Enhancing the Performance of Broadband Sb2Se3/Ga2O3 Self-Powered Photodetectors via Modulation of Ga2O3 Surface States and Their Application in All-Day Corona Detection

Abstract

The technology for photodetection and localization of corona discharge typically necessitates the integration of various photodetectors (PDs) with different photoresponse bands and relies on external power supplies. A self-powered PD was fabricated utilizing the Sb₂Se₃/Ga₂O₃ heterojunction, exhibiting a broadband photoresponse from solar-blind ultraviolet (SBUV) to visible (Vis) and near-infrared (NIR) bands.
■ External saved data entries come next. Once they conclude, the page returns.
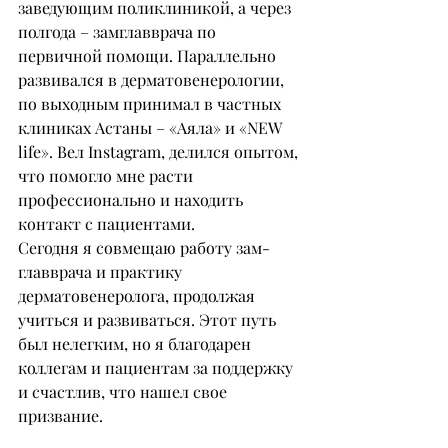
заведующим поликлиникой, а через 
полгода – замглавврача по 
первичной помощи. Параллельно 
развивался в дерматовенерологии, 
по выходным принимал в частных 
клиниках Астаны – «Аяла» и «NEW 
life». Вел Instagram, делился опытом, 
что помогло мне расти 
профессионально и находить 
контакт с пациентами.
Сегодня я совмещаю работу зам- 
главврача и практику 
дерматовенеролога, продолжая 
учиться и развиваться. Этот путь 
был нелегким, но я благодарен 
коллегам и пациентам за поддержку 
и счастлив, что нашел свое 
призвание.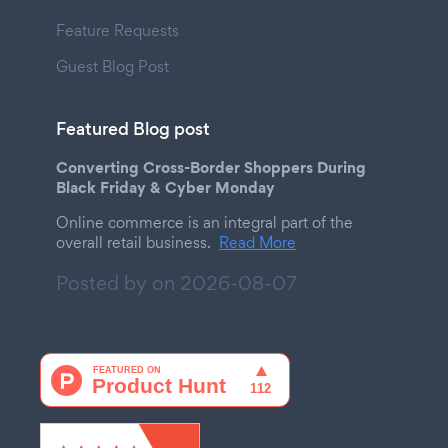
Feature Requests
Guest Blog Post
Featured Blog post
Converting Cross-Border Shoppers During
Black Friday & Cyber Monday
Online commerce is an integral part of the
overall retail business.
Read More
Posted by on
2026-08-07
The surface states of Ga₂O₃ nanorod array (NR) films were modulated by treatment with hydrogen peroxide (H₂O₂) solution for different periods of time to suppress the interface recombination of photogenerated carriers in type-I heterojunctions. The H₂O₂ treatment resulted in increased hydroxyl groups (-OH) and decreased oxygen vacancies in Ga₂O₃ NRs. The -OH can facilitate oxygen molecule (O₂) adsorption in Ga₂O₃ NRs and form O₂^- to consume photogenerated holes to reduce the recombination of photogenerated carriers. However, the decrease of oxygen vacancies will cause a decline in the concentration of electrons in Ga₂O₃ NRs to hinder the carrier transport. Ultimately, the optimized Al/Sb₂Se₃/Ga₂O₃/FTO PD, subjected to H₂O₂ treatment for 4 min, demonstrated responsivities of 3.3, 130, and 180 mA/W under 254, 525, and 850 nm light illumination without applying a bias voltage, respectively. The utilization of oxygen adsorption and desorption processes to regulate the recombination of photogenerated carriers at the interface is an effective strategy for improving the performance of I-type heterojunction self-powered PDs. An approach was conceptually proposed for all-day real-time corona discharge monitoring in high-voltage transmission lines by utilizing the broadband photoresponse characteristic of PDs. The SBUV photoresponse was applied for the capture of SBUV light signals generated by corona discharge. The photoresponse in Vis and NIR light bands was employed to provide background information on corona discharge in both strong light conditions during daytime and weak light conditions during nighttime. The results provide a low power and miniaturized solution for the digitalization of the Power Internet of Things (IoT) and enable real-time monitoring of high-voltage transmission lines.

Keywords: Corona discharge detection; Ga2O3/Sb2Se3; broadband photoresponse; self-powered photodetector; surface state modulation.